Specialty insurance is always interesting – at least for those of us that are fascinated with the high degree of innovation in this fast changing insurance segment.
Here’s what 2011 looks like from here, for Cyber/Privacy products:
- Privacy is the key word for prospective insureds, and thus, their agents and brokers; look for more products to cover only the privacy risk. We’ll be hearing a lot more about privacy insurance, and less about cyber risk insurance (though both are needed, and indeed are hard to separate).
- Post-breach (aka remediation) claims will increase, both in frequency and severity. Carriers will have a tough time making an underwriting profit as a result.
- Increasing numbers of carriers will be offering cyber/privacy products, making it tough to achieve rate adequacy (see above).
- As a result, carriers will put more emphasis on claims cost control, negotiating with remediation service providers for lower rates and more efficient delivery. NOTE: insureds can expect fewer choices amongst insurer-approved providers.
- The middle market will be buying a lot more of this product (our recent study of the middle-market prospects for cyber/privacy insurance indicated that 25% of the respondents planned to buy within the next 18 months).

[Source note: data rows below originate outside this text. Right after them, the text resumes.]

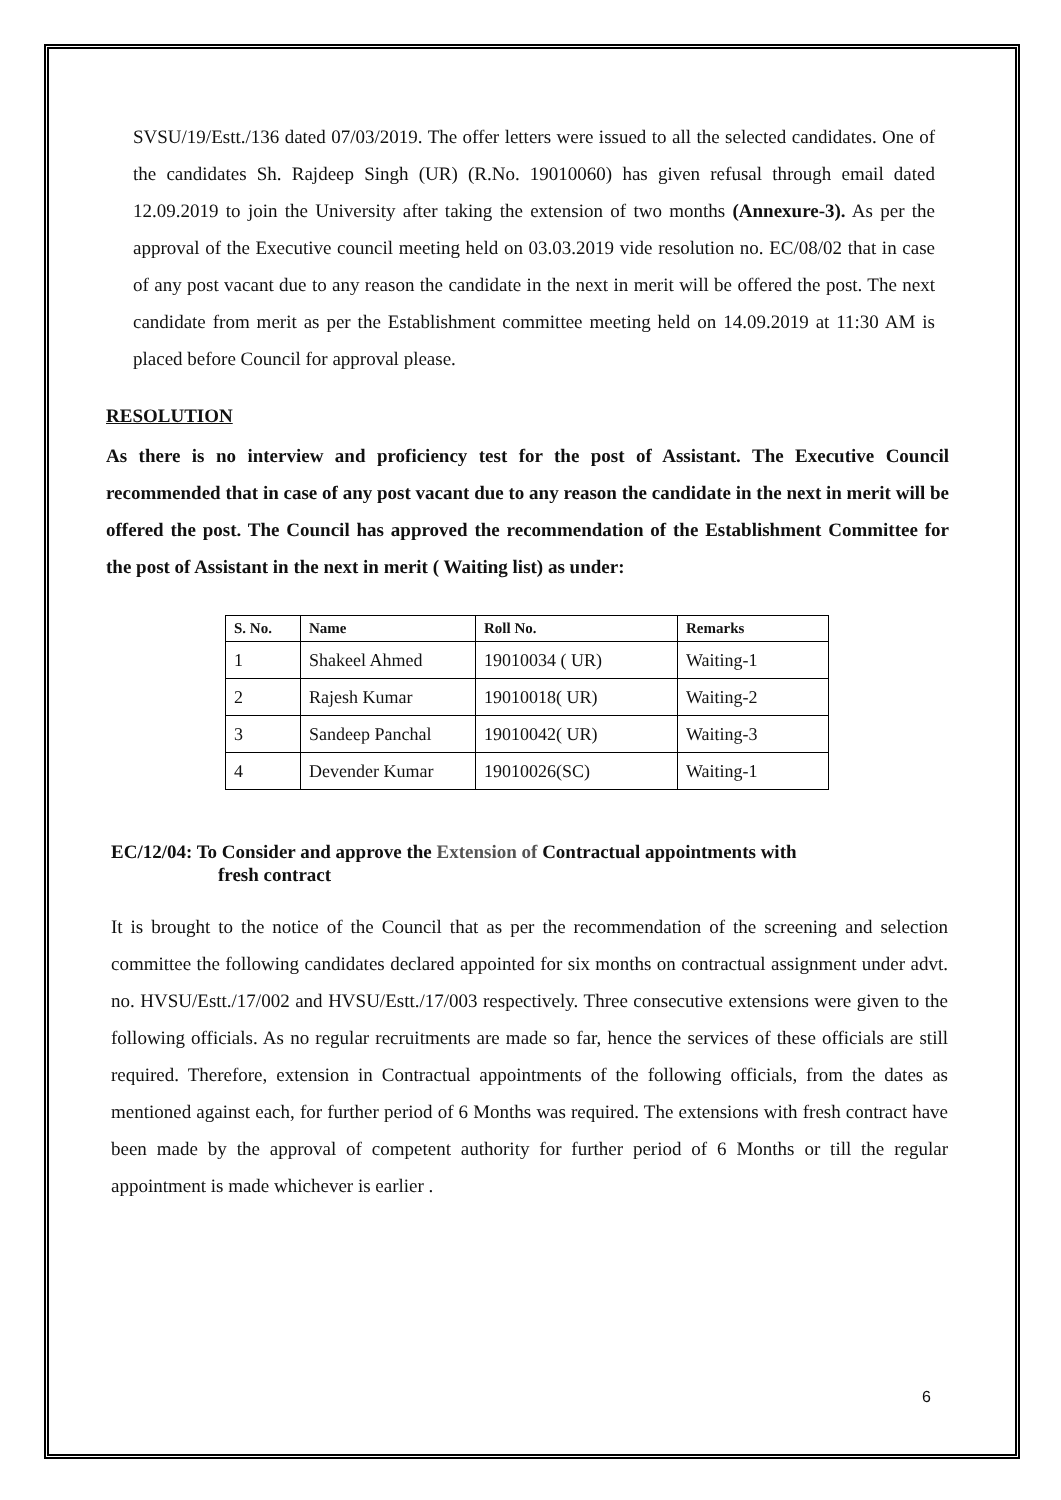SVSU/19/Estt./136 dated 07/03/2019. The offer letters were issued to all the selected candidates. One of the candidates Sh. Rajdeep Singh (UR) (R.No. 19010060) has given refusal through email dated 12.09.2019 to join the University after taking the extension of two months (Annexure-3). As per the approval of the Executive council meeting held on 03.03.2019 vide resolution no. EC/08/02 that in case of any post vacant due to any reason the candidate in the next in merit will be offered the post. The next candidate from merit as per the Establishment committee meeting held on 14.09.2019 at 11:30 AM is placed before Council for approval please.
RESOLUTION
As there is no interview and proficiency test for the post of Assistant. The Executive Council recommended that in case of any post vacant due to any reason the candidate in the next in merit will be offered the post. The Council has approved the recommendation of the Establishment Committee for the post of Assistant in the next in merit ( Waiting list) as under:
| S. No. | Name | Roll No. | Remarks |
| --- | --- | --- | --- |
| 1 | Shakeel Ahmed | 19010034 ( UR) | Waiting-1 |
| 2 | Rajesh Kumar | 19010018( UR) | Waiting-2 |
| 3 | Sandeep Panchal | 19010042( UR) | Waiting-3 |
| 4 | Devender Kumar | 19010026(SC) | Waiting-1 |
EC/12/04: To Consider and approve the Extension of Contractual appointments with
fresh contract
It is brought to the notice of the Council that as per the recommendation of the screening and selection committee the following candidates declared appointed for six months on contractual assignment under advt. no. HVSU/Estt./17/002 and HVSU/Estt./17/003 respectively. Three consecutive extensions were given to the following officials. As no regular recruitments are made so far, hence the services of these officials are still required. Therefore, extension in Contractual appointments of the following officials, from the dates as mentioned against each, for further period of 6 Months was required. The extensions with fresh contract have been made by the approval of competent authority for further period of 6 Months or till the regular appointment is made whichever is earlier .
6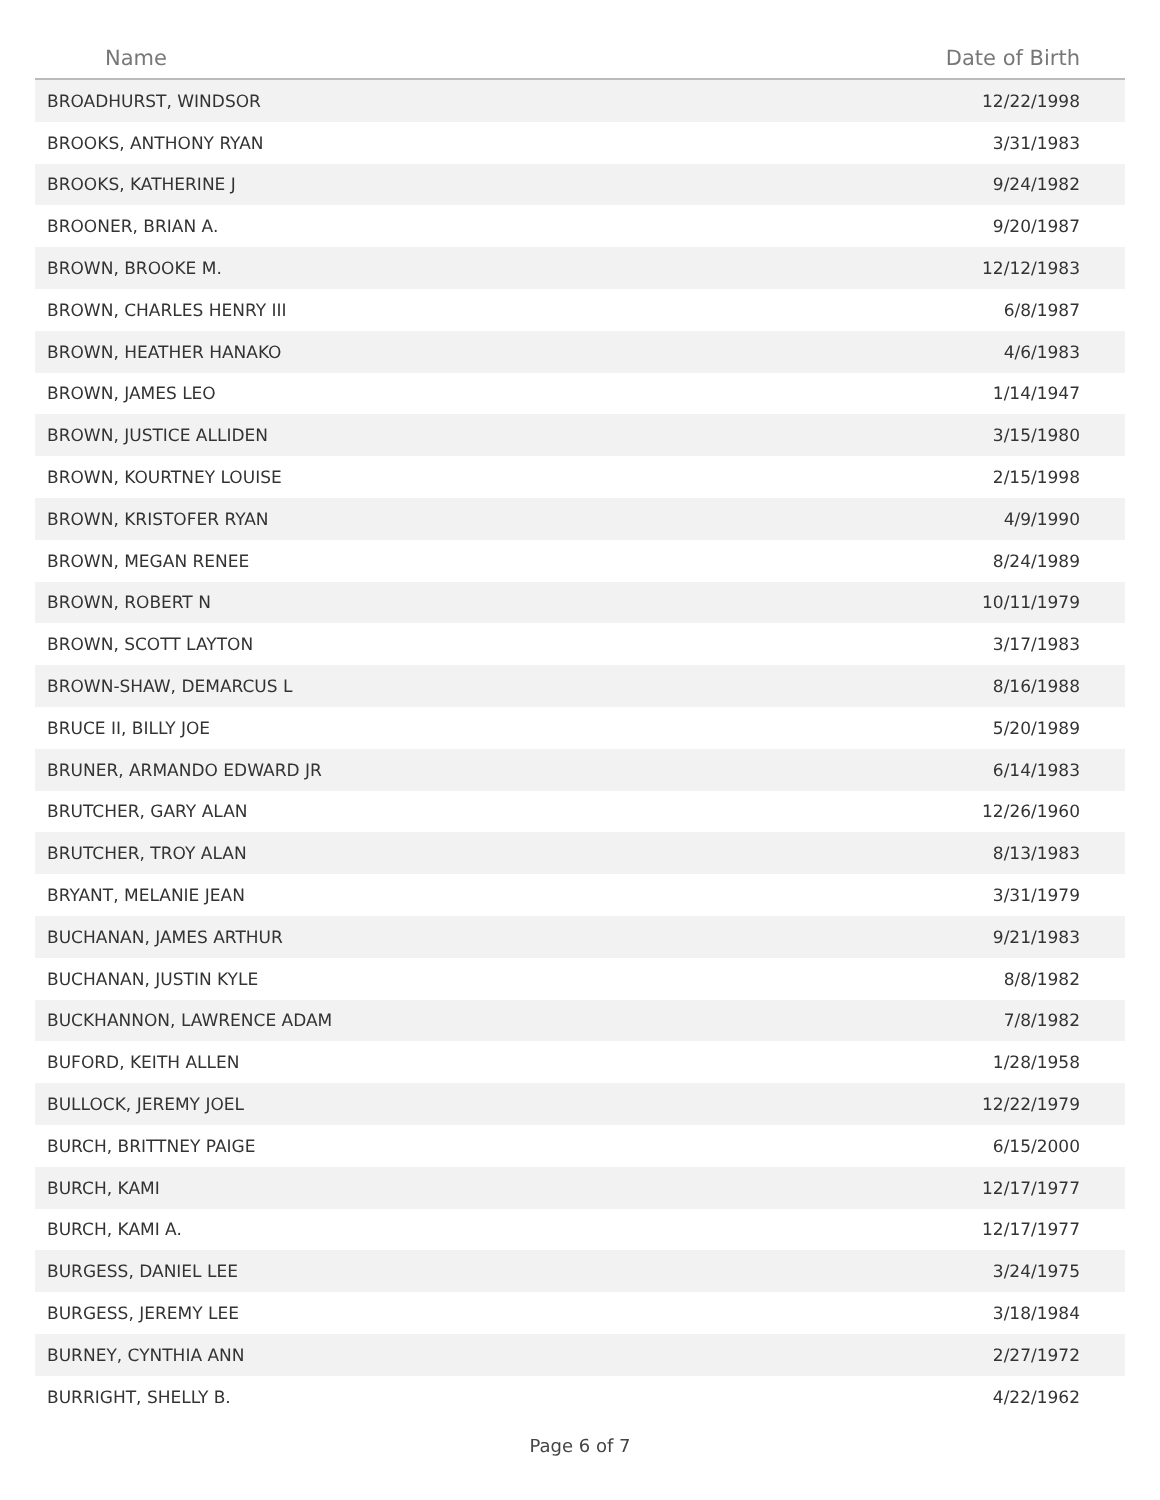| Name | Date of Birth |
| --- | --- |
| BROADHURST, WINDSOR | 12/22/1998 |
| BROOKS, ANTHONY RYAN | 3/31/1983 |
| BROOKS, KATHERINE J | 9/24/1982 |
| BROONER, BRIAN A. | 9/20/1987 |
| BROWN, BROOKE M. | 12/12/1983 |
| BROWN, CHARLES HENRY III | 6/8/1987 |
| BROWN, HEATHER HANAKO | 4/6/1983 |
| BROWN, JAMES LEO | 1/14/1947 |
| BROWN, JUSTICE ALLIDEN | 3/15/1980 |
| BROWN, KOURTNEY LOUISE | 2/15/1998 |
| BROWN, KRISTOFER RYAN | 4/9/1990 |
| BROWN, MEGAN RENEE | 8/24/1989 |
| BROWN, ROBERT N | 10/11/1979 |
| BROWN, SCOTT LAYTON | 3/17/1983 |
| BROWN-SHAW, DEMARCUS L | 8/16/1988 |
| BRUCE II, BILLY JOE | 5/20/1989 |
| BRUNER, ARMANDO EDWARD JR | 6/14/1983 |
| BRUTCHER, GARY ALAN | 12/26/1960 |
| BRUTCHER, TROY ALAN | 8/13/1983 |
| BRYANT, MELANIE JEAN | 3/31/1979 |
| BUCHANAN, JAMES ARTHUR | 9/21/1983 |
| BUCHANAN, JUSTIN KYLE | 8/8/1982 |
| BUCKHANNON, LAWRENCE ADAM | 7/8/1982 |
| BUFORD, KEITH ALLEN | 1/28/1958 |
| BULLOCK, JEREMY JOEL | 12/22/1979 |
| BURCH, BRITTNEY PAIGE | 6/15/2000 |
| BURCH, KAMI | 12/17/1977 |
| BURCH, KAMI A. | 12/17/1977 |
| BURGESS, DANIEL LEE | 3/24/1975 |
| BURGESS, JEREMY LEE | 3/18/1984 |
| BURNEY, CYNTHIA ANN | 2/27/1972 |
| BURRIGHT, SHELLY B. | 4/22/1962 |
Page 6 of 7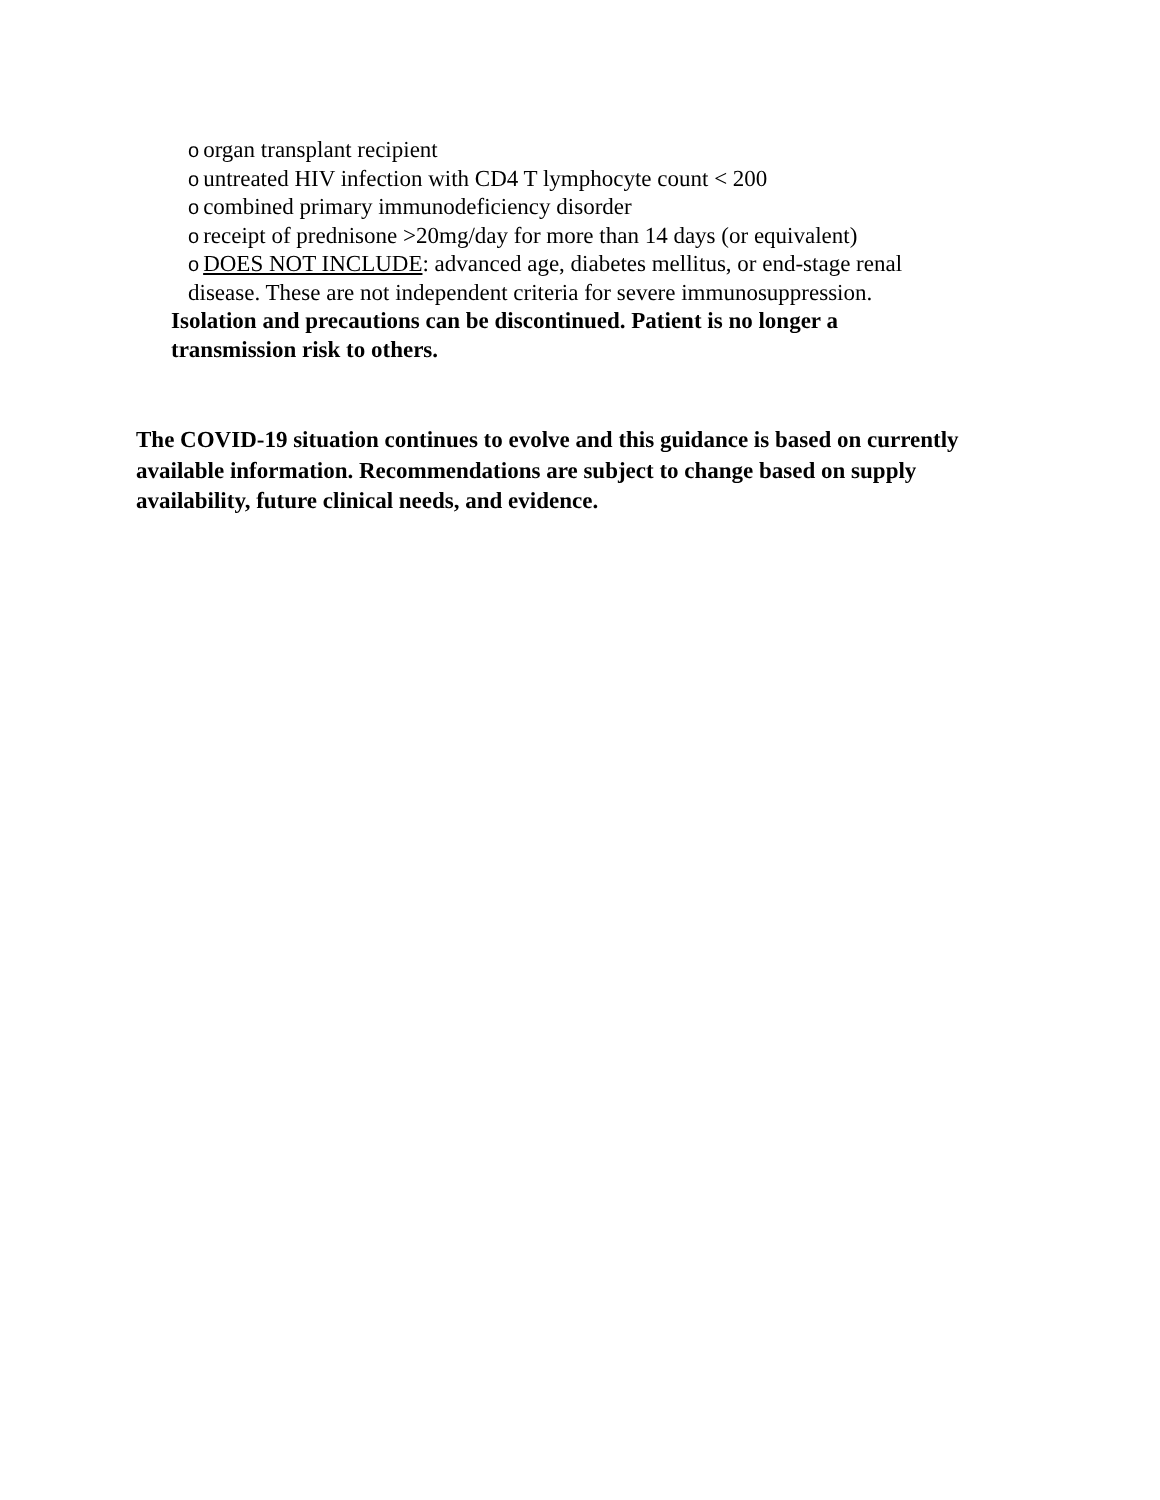oorgan transplant recipient
ountreated HIV infection with CD4 T lymphocyte count < 200
ocombined primary immunodeficiency disorder
oreceipt of prednisone >20mg/day for more than 14 days (or equivalent)
o DOES NOT INCLUDE: advanced age, diabetes mellitus, or end-stage renal
disease. These are not independent criteria for severe immunosuppression.
Isolation and precautions can be discontinued. Patient is no longer a transmission risk to others.
The COVID-19 situation continues to evolve and this guidance is based on currently available information. Recommendations are subject to change based on supply availability, future clinical needs, and evidence.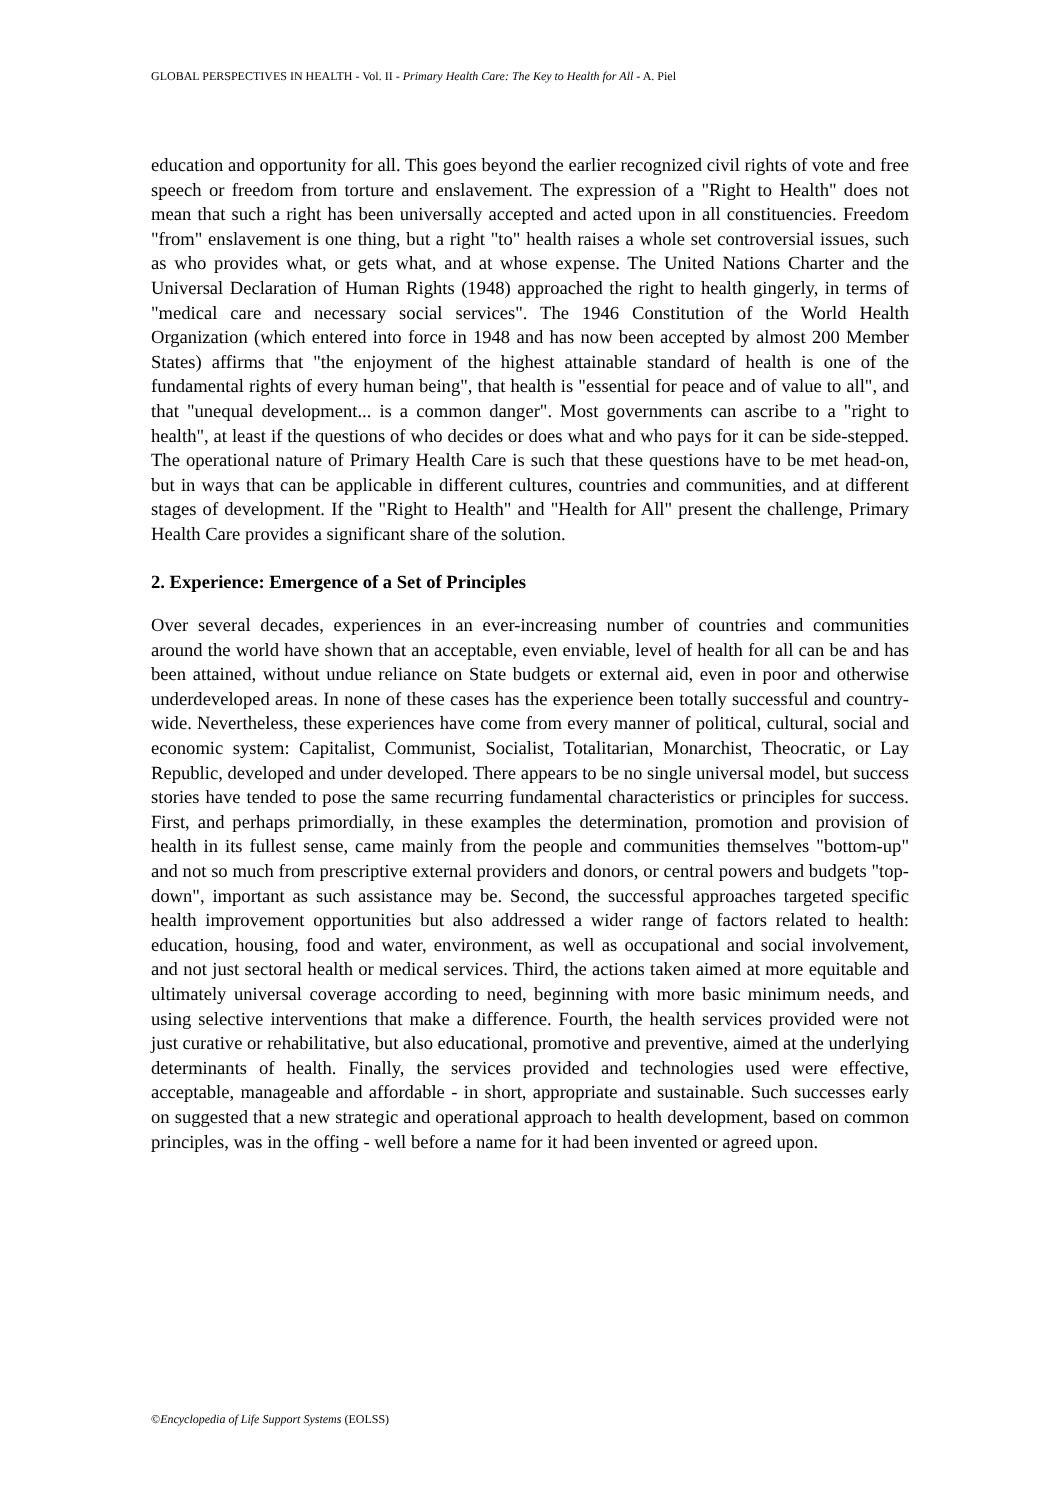GLOBAL PERSPECTIVES IN HEALTH - Vol. II - Primary Health Care: The Key to Health for All - A. Piel
education and opportunity for all. This goes beyond the earlier recognized civil rights of vote and free speech or freedom from torture and enslavement. The expression of a "Right to Health" does not mean that such a right has been universally accepted and acted upon in all constituencies. Freedom "from" enslavement is one thing, but a right "to" health raises a whole set controversial issues, such as who provides what, or gets what, and at whose expense. The United Nations Charter and the Universal Declaration of Human Rights (1948) approached the right to health gingerly, in terms of "medical care and necessary social services". The 1946 Constitution of the World Health Organization (which entered into force in 1948 and has now been accepted by almost 200 Member States) affirms that "the enjoyment of the highest attainable standard of health is one of the fundamental rights of every human being", that health is "essential for peace and of value to all", and that "unequal development... is a common danger". Most governments can ascribe to a "right to health", at least if the questions of who decides or does what and who pays for it can be side-stepped. The operational nature of Primary Health Care is such that these questions have to be met head-on, but in ways that can be applicable in different cultures, countries and communities, and at different stages of development. If the "Right to Health" and "Health for All" present the challenge, Primary Health Care provides a significant share of the solution.
2. Experience: Emergence of a Set of Principles
Over several decades, experiences in an ever-increasing number of countries and communities around the world have shown that an acceptable, even enviable, level of health for all can be and has been attained, without undue reliance on State budgets or external aid, even in poor and otherwise underdeveloped areas. In none of these cases has the experience been totally successful and country-wide. Nevertheless, these experiences have come from every manner of political, cultural, social and economic system: Capitalist, Communist, Socialist, Totalitarian, Monarchist, Theocratic, or Lay Republic, developed and under developed. There appears to be no single universal model, but success stories have tended to pose the same recurring fundamental characteristics or principles for success. First, and perhaps primordially, in these examples the determination, promotion and provision of health in its fullest sense, came mainly from the people and communities themselves "bottom-up" and not so much from prescriptive external providers and donors, or central powers and budgets "top-down", important as such assistance may be. Second, the successful approaches targeted specific health improvement opportunities but also addressed a wider range of factors related to health: education, housing, food and water, environment, as well as occupational and social involvement, and not just sectoral health or medical services. Third, the actions taken aimed at more equitable and ultimately universal coverage according to need, beginning with more basic minimum needs, and using selective interventions that make a difference. Fourth, the health services provided were not just curative or rehabilitative, but also educational, promotive and preventive, aimed at the underlying determinants of health. Finally, the services provided and technologies used were effective, acceptable, manageable and affordable - in short, appropriate and sustainable. Such successes early on suggested that a new strategic and operational approach to health development, based on common principles, was in the offing - well before a name for it had been invented or agreed upon.
©Encyclopedia of Life Support Systems (EOLSS)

- Distinguishing between products will continue to be a challenge for agents and brokers; wholesalers will be key to getting the right product into the insurance portfolio of middle-market insureds.
- Brokers will add to their cyber/privacy bench depth as client demand outstrips resources.
- As this product line grows, finding enough technical skill to underwrite and manage claims will constrain growth. Where will this talent come from?